25 Giugno 2019, di Mariangela Tessa

Effetto Olimpiadi invernali su Piazza Affari. Dopo l’annuncio di ieri che Milano e Cortina saranno le sedi delle Olimpiadi invernali nel 2026, il mercato ha accesso i riflettore sui titoli che potranno trarre benefici dall’evento.

Tra i rialzi più significativi della giornata, spicca il titolo di Risanamento (+8,22% a 0,0316 euro). Subito dopo la notizia, il dg del gruppo Davide Albertini Petroni ha espresso la sua soddisfazione sottolineando che l’Arena, dove si realizzeranno alcune gare delle Olimpiadi, verrà sviluppata nell’area nord del progetto di Milano Santa Giulia.

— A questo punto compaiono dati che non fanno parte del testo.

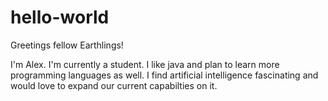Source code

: # hello-world

Greetings fellow Earthlings!

I'm Alex. I'm currently a student. I like java and plan to learn more programming languages as well.
I find artificial intelligence fascinating and would love to expand our current capabilties on it.
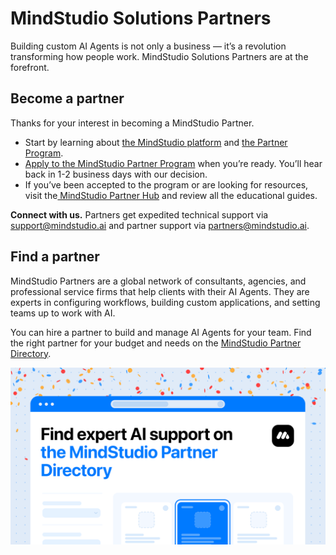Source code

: # MindStudio Solutions Partners

Building custom AI Agents is not only a business — it’s a revolution transforming how people work. MindStudio Solutions Partners are at the forefront.

## Become a partner

Thanks for your interest in becoming a MindStudio Partner.

* Start by learning about [the MindStudio platform](../get-started/quickstart-guide.md) and [the Partner Program](http://mindstudio.ai/partners).
* [Apply to the MindStudio Partner Program](http://mindstudio.ai/partners/apply) when you’re ready. You’ll hear back in 1-2 business days with our decision.
* If you’ve been accepted to the program or are looking for resources, visit the[ MindStudio Partner Hub](https://mindstudioai.notion.site/MindStudio-Partner-Hub-119b0c63a7ff80169038cfc43b3e0e16) and review all the educational guides.

**Connect with us.** Partners get expedited technical support via [support@mindstudio.ai](mailto:support@mindstudio.ai) and partner support via [partners@mindstudio.ai](mailto:partners@mindstudio.ai).

## Find a partner

MindStudio Partners are a global network of consultants, agencies, and professional service firms that help clients with their AI Agents. They are experts in configuring workflows, building custom applications, and setting teams up to work with AI.

You can hire a partner to build and manage AI Agents for your team. Find the right partner for your budget and needs on the [MindStudio Partner Directory](https://partners.mindstudio.ai/).

![1600x900-horizontal-X (2).png](<../.gitbook/assets/1600x900-horizontal-X (2).png>)
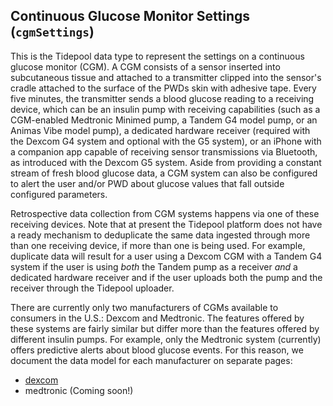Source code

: ## Continuous Glucose Monitor Settings (`cgmSettings`)

This is the Tidepool data type to represent the settings on a continuous glucose monitor (CGM). A CGM consists of a sensor inserted into subcutaneous tissue and attached to a transmitter clipped into the sensor's cradle attached to the surface of the PWDs skin with adhesive tape. Every five minutes, the transmitter sends a blood glucose reading to a receiving device, which can be an insulin pump with receiving capabilities (such as a CGM-enabled Medtronic Minimed pump, a Tandem G4 model pump, or an Animas Vibe model pump), a dedicated hardware receiver (required with the Dexcom G4 system and optional with the G5 system), or an iPhone with a companion app capable of receiving sensor transmissions via Bluetooth, as introduced with the Dexcom G5 system. Aside from providing a constant stream of fresh blood glucose data, a CGM system can also be configured to alert the user and/or PWD about glucose values that fall outside configured parameters.

Retrospective data collection from CGM systems happens via one of these receiving devices. Note that at present the Tidepool platform does not have a ready mechanism to deduplicate the same data ingested through more than one receiving device, if more than one is being used. For example, duplicate data will result for a user using a Dexcom CGM with a Tandem G4 system if the user is using *both* the Tandem pump as a receiver *and* a dedicated hardware receiver and if the user uploads both the pump and the receiver through the Tidepool uploader.

There are currently only two manufacturers of CGMs available to consumers in the U.S.: Dexcom and Medtronic. The features offered by these systems are fairly similar but differ more than the features offered by different insulin pumps. For example, only the Medtronic system (currently) offers predictive alerts about blood glucose events. For this reason, we document the data model for each manufacturer on separate pages:
<!-- end intro -->

- [dexcom](./dexcom.md)
- medtronic (Coming soon!)
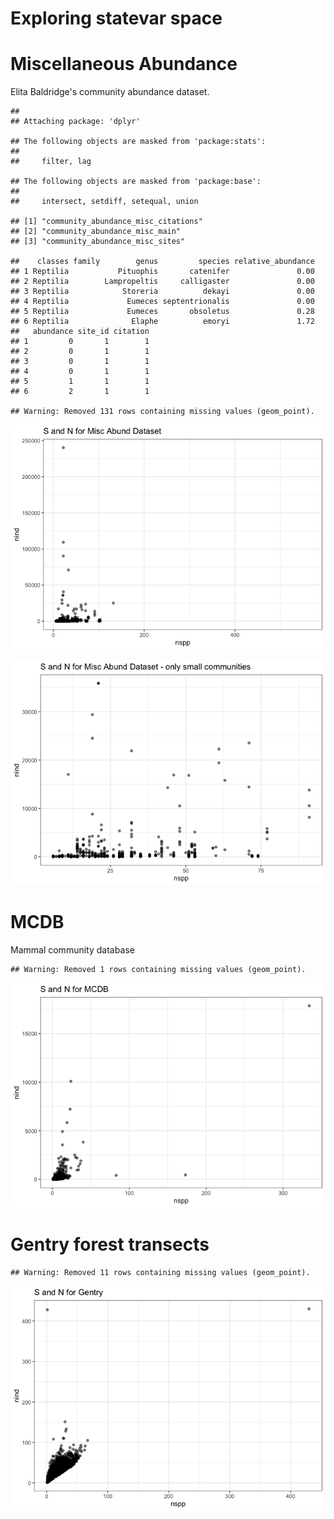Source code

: Exploring statevar space
================

Miscellaneous Abundance
=======================

Elita Baldridge's community abundance dataset.

    ## 
    ## Attaching package: 'dplyr'

    ## The following objects are masked from 'package:stats':
    ## 
    ##     filter, lag

    ## The following objects are masked from 'package:base':
    ## 
    ##     intersect, setdiff, setequal, union

    ## [1] "community_abundance_misc_citations"
    ## [2] "community_abundance_misc_main"     
    ## [3] "community_abundance_misc_sites"

    ##    classes family        genus         species relative_abundance
    ## 1 Reptilia           Pituophis       catenifer               0.00
    ## 2 Reptilia        Lampropeltis     calligaster               0.00
    ## 3 Reptilia            Storeria          dekayi               0.00
    ## 4 Reptilia             Eumeces septentrionalis               0.00
    ## 5 Reptilia             Eumeces       obsoletus               0.28
    ## 6 Reptilia              Elaphe          emoryi               1.72
    ##   abundance site_id citation
    ## 1         0       1        1
    ## 2         0       1        1
    ## 3         0       1        1
    ## 4         0       1        1
    ## 5         1       1        1
    ## 6         2       1        1

    ## Warning: Removed 131 rows containing missing values (geom_point).

![](misc_abund_statevars_files/figure-markdown_github/load-1.png)

![](misc_abund_statevars_files/figure-markdown_github/ma%20small-1.png)

MCDB
====

Mammal community database

    ## Warning: Removed 1 rows containing missing values (geom_point).

![](misc_abund_statevars_files/figure-markdown_github/mcdb-1.png)

Gentry forest transects
=======================

    ## Warning: Removed 11 rows containing missing values (geom_point).

![](misc_abund_statevars_files/figure-markdown_github/gentry-1.png)
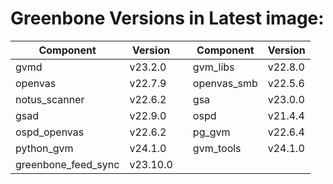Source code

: # Greenbone Versions in Latest image: #
Component | Version | | Component | Version
----------|----------|-|----------|---------
| gvmd | v23.2.0 | | gvm_libs | v22.8.0 |
| openvas | v22.7.9 | | openvas_smb | v22.5.6 |
| notus_scanner | v22.6.2 | | gsa | v23.0.0 |
| gsad | v22.9.0 | | ospd | v21.4.4 |
| ospd_openvas | v22.6.2 | | pg_gvm | v22.6.4 |
| python_gvm | v24.1.0 | | gvm_tools | v24.1.0 |
| greenbone_feed_sync | v23.10.0 |
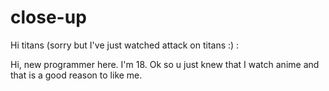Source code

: # close-up

Hi titans (sorry but I've just watched attack on titans :) :

Hi, new programmer here. I'm 18. Ok so u just knew that I watch anime and that is a good reason to like me.
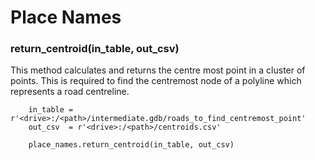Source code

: # Place Names

### return_centroid(in_table, out_csv)

This method calculates and returns the centre most point in a cluster
of points. This is required to find the centremost node of a polyline
which represents a road centreline. 

        in_table = r'<drive>:/<path>/intermediate.gdb/roads_to_find_centremost_point'
        out_csv  = r'<drive>:/<path>/centroids.csv'

        place_names.return_centroid(in_table, out_csv)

Ma non sarà solo Risanamento l’unico titolo coinvolto. Gli esperti di Equita in una nota oggi sottolineano:

‘I driver più concreti e che dovrebbero impattare gli anni precedenti l’evento sono gli investimenti in infrastrutture e in strade di collegamento e i titoli impattati positivamente saranno Buzzi e Salini, mentre gli impatti sulla presenza turistica sono attesi più avanti nel tempo. Altri titoli che potrebbero beneficiare dell’evento, secondo gli esperti, sono Coima Res per la sua esposizione al mercato Real Estate uffici Milano, pari a circa il 90% del Nav, Astm, Atlantia, Technogym, Openjobmetis, BP Sondrio e Creval“.

Per le Olimpiadi Invernali 2026 ci saranno 14 siti olimpici tra Milano, la Valtellina, Cortina e la Val di Fiemme. Secondo dati riportati da il Sole 24 Ore, il bilancio proposto dai tecnici del dossier indica 1,3 miliardi di euro circa per i costi di gestione del progetto, in aggiunta ad altri 340 milioni di euro da investire per opere infrastrutturali e strade di collegamento, mentre dai biglietti sono stimati ricavi per 234 milioni di euro. Sono previste inoltre sponsorizzazioni private.

Secondo alcuni studi economici, tra cui quello della Bocconi, le ricadute per il territorio si aggirano intorno ai 5 miliardi di euro fino al 2026.